Directive ->
Return, word for word, the lines starting at the one that contains "pose: elev=63.5 azim=163.0" and ending at the one that contains "Dot at: (251, 228)". Leave the pictures out.

Data entries ->

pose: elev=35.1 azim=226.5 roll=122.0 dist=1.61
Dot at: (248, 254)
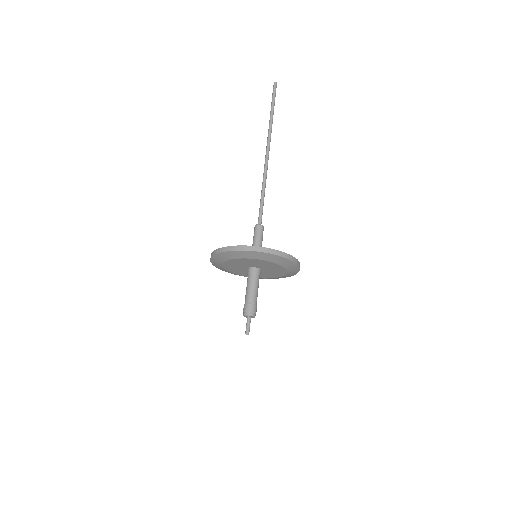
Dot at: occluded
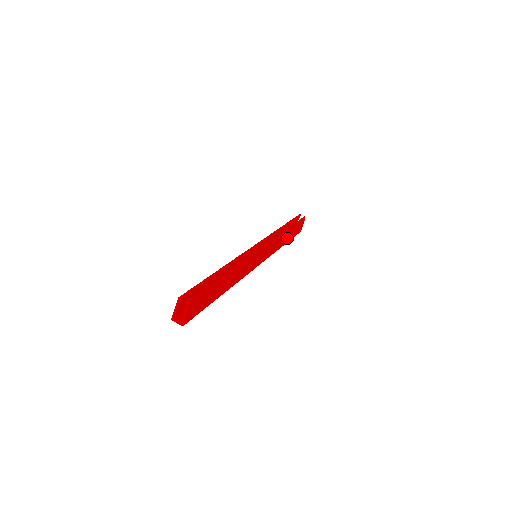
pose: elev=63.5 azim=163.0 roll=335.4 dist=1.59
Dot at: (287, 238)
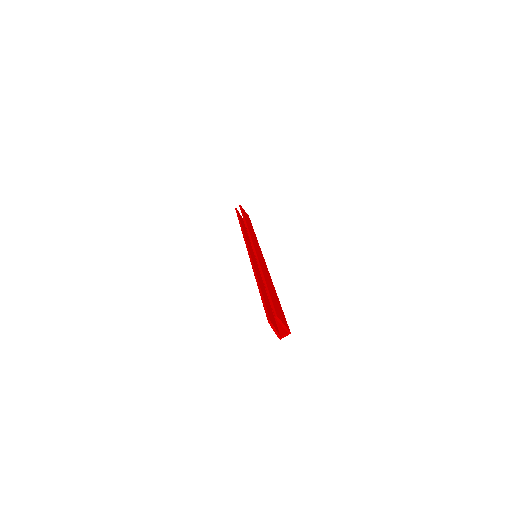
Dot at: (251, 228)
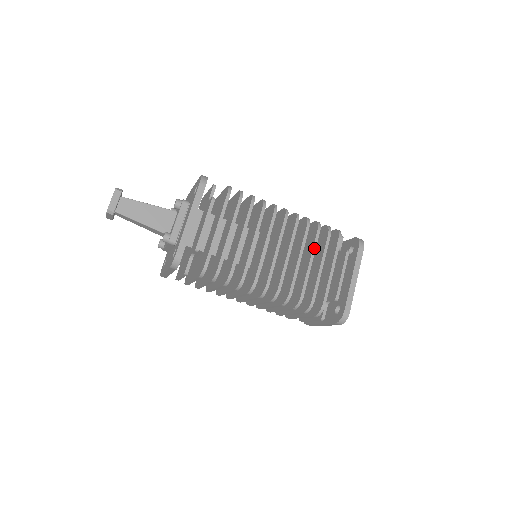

...

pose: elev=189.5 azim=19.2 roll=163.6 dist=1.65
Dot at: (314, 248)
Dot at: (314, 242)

Response to this task ->
pose: elev=63.5 azim=163.0 roll=335.4 dist=1.59
Dot at: (287, 238)
Dot at: (251, 228)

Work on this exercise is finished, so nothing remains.